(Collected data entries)
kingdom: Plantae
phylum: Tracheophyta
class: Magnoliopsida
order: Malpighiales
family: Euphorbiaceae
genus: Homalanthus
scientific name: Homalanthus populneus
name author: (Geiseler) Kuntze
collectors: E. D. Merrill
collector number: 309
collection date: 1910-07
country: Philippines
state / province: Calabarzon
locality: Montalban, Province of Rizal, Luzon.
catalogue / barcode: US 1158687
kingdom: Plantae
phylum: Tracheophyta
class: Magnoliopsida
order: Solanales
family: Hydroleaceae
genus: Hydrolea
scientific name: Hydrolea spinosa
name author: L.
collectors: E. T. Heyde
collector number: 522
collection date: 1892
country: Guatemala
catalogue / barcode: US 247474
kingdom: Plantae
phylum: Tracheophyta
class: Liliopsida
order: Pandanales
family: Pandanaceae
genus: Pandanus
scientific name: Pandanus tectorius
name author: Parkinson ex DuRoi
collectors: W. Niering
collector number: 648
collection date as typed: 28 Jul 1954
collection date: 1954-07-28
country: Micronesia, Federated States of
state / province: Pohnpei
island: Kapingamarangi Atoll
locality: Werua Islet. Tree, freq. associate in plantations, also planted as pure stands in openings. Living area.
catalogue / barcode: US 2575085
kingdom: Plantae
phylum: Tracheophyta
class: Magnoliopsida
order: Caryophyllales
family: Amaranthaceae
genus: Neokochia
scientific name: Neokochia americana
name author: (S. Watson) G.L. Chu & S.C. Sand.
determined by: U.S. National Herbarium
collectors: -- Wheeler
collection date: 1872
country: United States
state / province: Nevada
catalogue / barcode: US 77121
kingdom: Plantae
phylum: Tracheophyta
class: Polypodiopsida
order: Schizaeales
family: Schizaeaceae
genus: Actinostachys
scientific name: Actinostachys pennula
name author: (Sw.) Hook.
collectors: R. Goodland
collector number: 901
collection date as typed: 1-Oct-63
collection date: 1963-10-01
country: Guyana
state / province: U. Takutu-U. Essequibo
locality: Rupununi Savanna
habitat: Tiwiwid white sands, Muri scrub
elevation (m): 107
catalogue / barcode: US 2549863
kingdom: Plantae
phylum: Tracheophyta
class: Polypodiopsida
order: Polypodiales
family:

What is expected. Copy every row above word for word, keeping each line as it stands.

Correct response.
kingdom: Plantae
phylum: Tracheophyta
class: Magnoliopsida
order: Malpighiales
family: Euphorbiaceae
genus: Homalanthus
scientific name: Homalanthus populneus
name author: (Geiseler) Kuntze
collectors: E. D. Merrill
collector number: 309
collection date: 1910-07
country: Philippines
state / province: Calabarzon
locality: Montalban, Province of Rizal, Luzon.
catalogue / barcode: US 1158687
kingdom: Plantae
phylum: Tracheophyta
class: Magnoliopsida
order: Solanales
family: Hydroleaceae
genus: Hydrolea
scientific name: Hydrolea spinosa
name author: L.
collectors: E. T. Heyde
collector number: 522
collection date: 1892
country: Guatemala
catalogue / barcode: US 247474
kingdom: Plantae
phylum: Tracheophyta
class: Liliopsida
order: Pandanales
family: Pandanaceae
genus: Pandanus
scientific name: Pandanus tectorius
name author: Parkinson ex DuRoi
collectors: W. Niering
collector number: 648
collection date as typed: 28 Jul 1954
collection date: 1954-07-28
country: Micronesia, Federated States of
state / province: Pohnpei
island: Kapingamarangi Atoll
locality: Werua Islet. Tree, freq. associate in plantations, also planted as pure stands in openings. Living area.
catalogue / barcode: US 2575085
kingdom: Plantae
phylum: Tracheophyta
class: Magnoliopsida
order: Caryophyllales
family: Amaranthaceae
genus: Neokochia
scientific name: Neokochia americana
name author: (S. Watson) G.L. Chu & S.C. Sand.
determined by: U.S. National Herbarium
collectors: -- Wheeler
collection date: 1872
country: United States
state / province: Nevada
catalogue / barcode: US 77121
kingdom: Plantae
phylum: Tracheophyta
class: Polypodiopsida
order: Schizaeales
family: Schizaeaceae
genus: Actinostachys
scientific name: Actinostachys pennula
name author: (Sw.) Hook.
collectors: R. Goodland
collector number: 901
collection date as typed: 1-Oct-63
collection date: 1963-10-01
country: Guyana
state / province: U. Takutu-U. Essequibo
locality: Rupununi Savanna
habitat: Tiwiwid white sands, Muri scrub
elevation (m): 107
catalogue / barcode: US 2549863
kingdom: Plantae
phylum: Tracheophyta
class: Polypodiopsida
order: Polypodiales
family:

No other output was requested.